→ ASSIGNMENT
Copy the lines below word for word. Leave out the pictures.

Start of Block

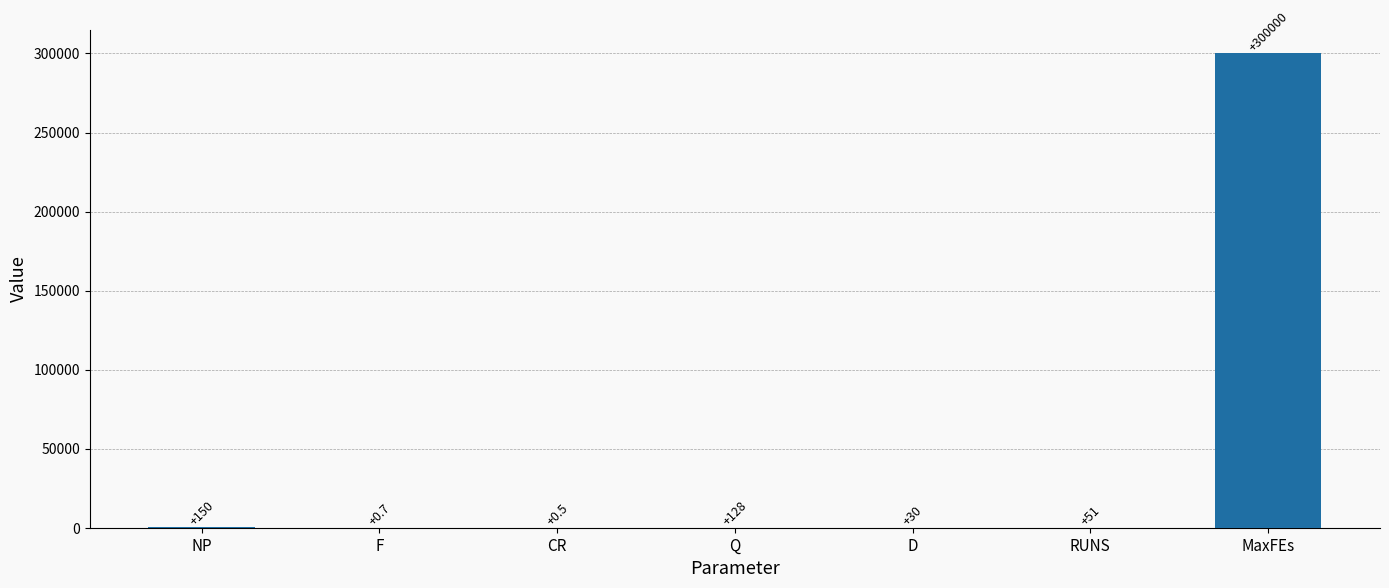

Which category has the highest value across all series?

MaxFEs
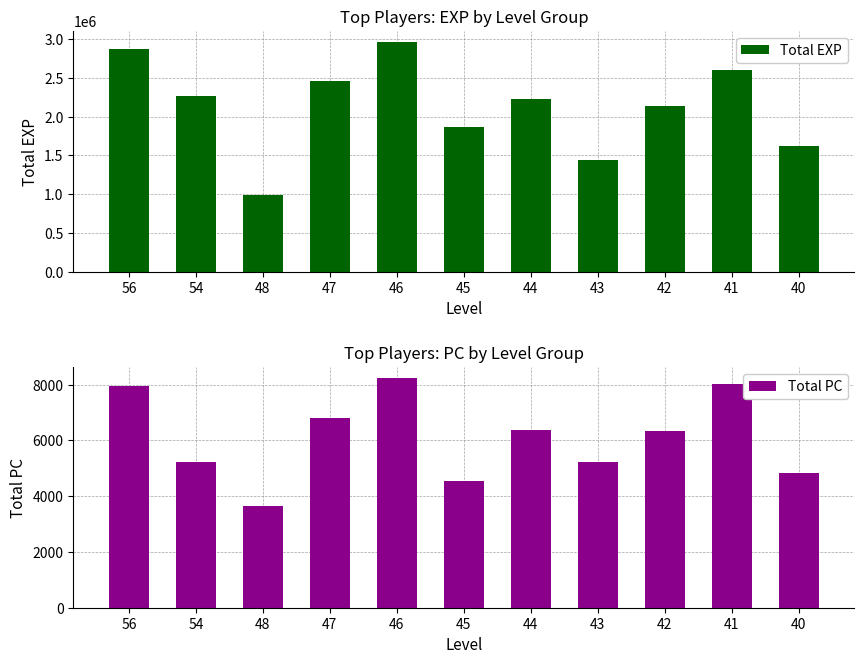

Count the number of data series in this chart.

2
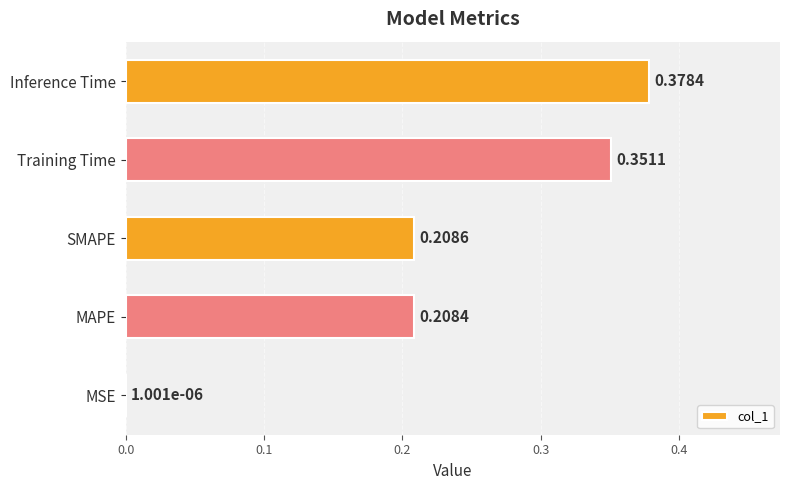

Count the number of categories in the chart.

5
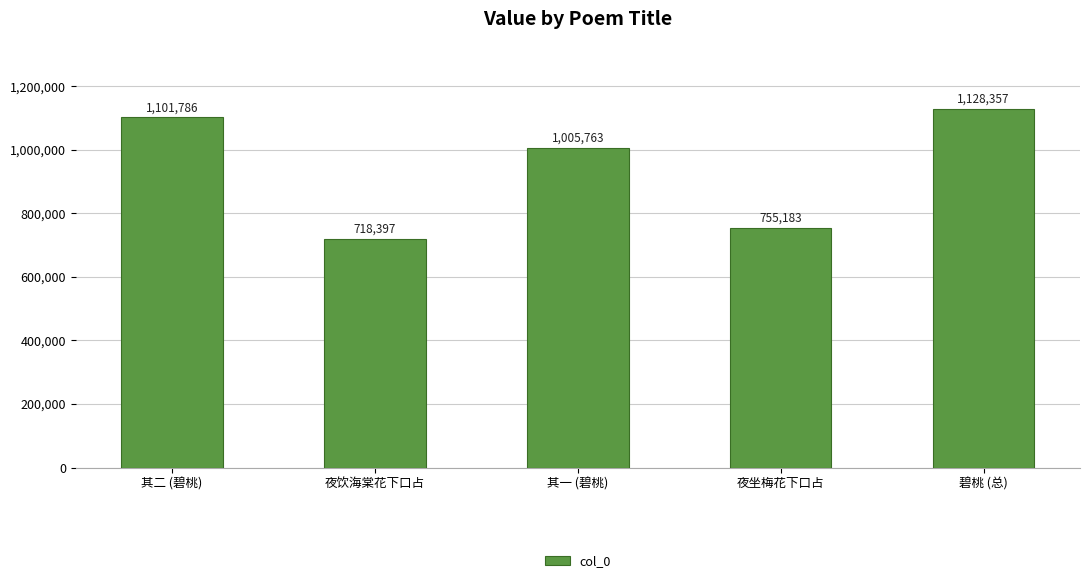

Reading right to left, extract all data points from this chart.

1128357	755183	1005763	718397	1101786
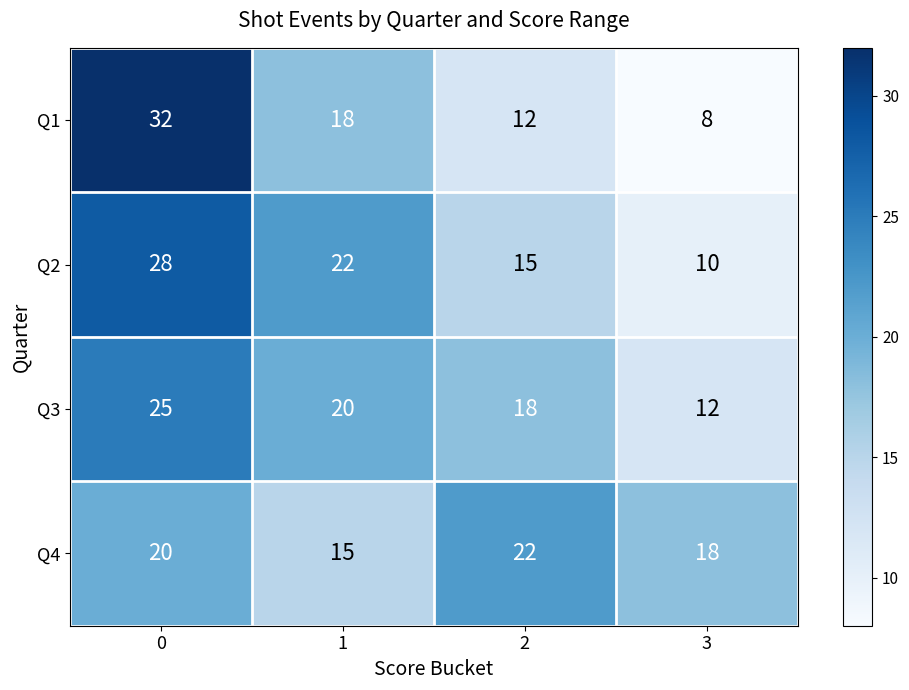

What is the average value of the Q4 series?

19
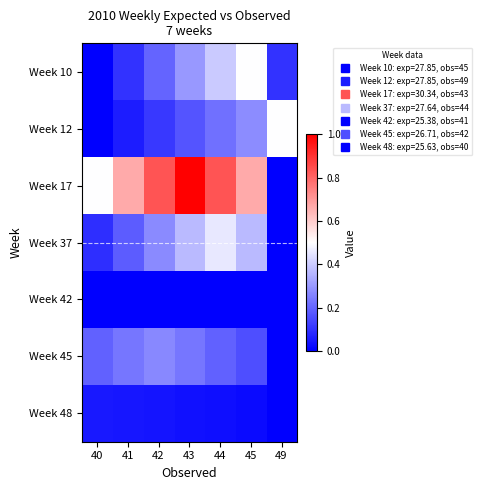

Reading left to right, what are all the values shown in this chart?

Week 10: 40=0.0	41=0.1	42=0.2	43=0.3	44=0.4	45=0.5	49=0.1
Week 12: 40=0.0	41=0.1	42=0.1	43=0.2	44=0.2	45=0.3	49=0.5
Week 17: 40=0.5	41=0.7	42=0.8	43=1.0	44=0.8	45=0.7	49=0.0
Week 37: 40=0.1	41=0.2	42=0.3	43=0.4	44=0.5	45=0.4	49=0.0
Week 42: 40=0.0	41=0.0	42=0.0	43=0.0	44=0.0	45=0.0	49=0.0
Week 45: 40=0.2	41=0.2	42=0.3	43=0.2	44=0.2	45=0.2	49=0.0
Week 48: 40=0.1	41=0.0	42=0.0	43=0.0	44=0.0	45=0.0	49=0.0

End of Block

→ OUTPUT OF THE EXERCISE
Which category has the highest value across all series?

MaxFEs

Count the number of data series in this chart.

2

Count the number of categories in the chart.

5

Reading right to left, extract all data points from this chart.

1128357	755183	1005763	718397	1101786

What is the average value of the Q4 series?

19

Reading left to right, what are all the values shown in this chart?

Week 10: 40=0.0	41=0.1	42=0.2	43=0.3	44=0.4	45=0.5	49=0.1
Week 12: 40=0.0	41=0.1	42=0.1	43=0.2	44=0.2	45=0.3	49=0.5
Week 17: 40=0.5	41=0.7	42=0.8	43=1.0	44=0.8	45=0.7	49=0.0
Week 37: 40=0.1	41=0.2	42=0.3	43=0.4	44=0.5	45=0.4	49=0.0
Week 42: 40=0.0	41=0.0	42=0.0	43=0.0	44=0.0	45=0.0	49=0.0
Week 45: 40=0.2	41=0.2	42=0.3	43=0.2	44=0.2	45=0.2	49=0.0
Week 48: 40=0.1	41=0.0	42=0.0	43=0.0	44=0.0	45=0.0	49=0.0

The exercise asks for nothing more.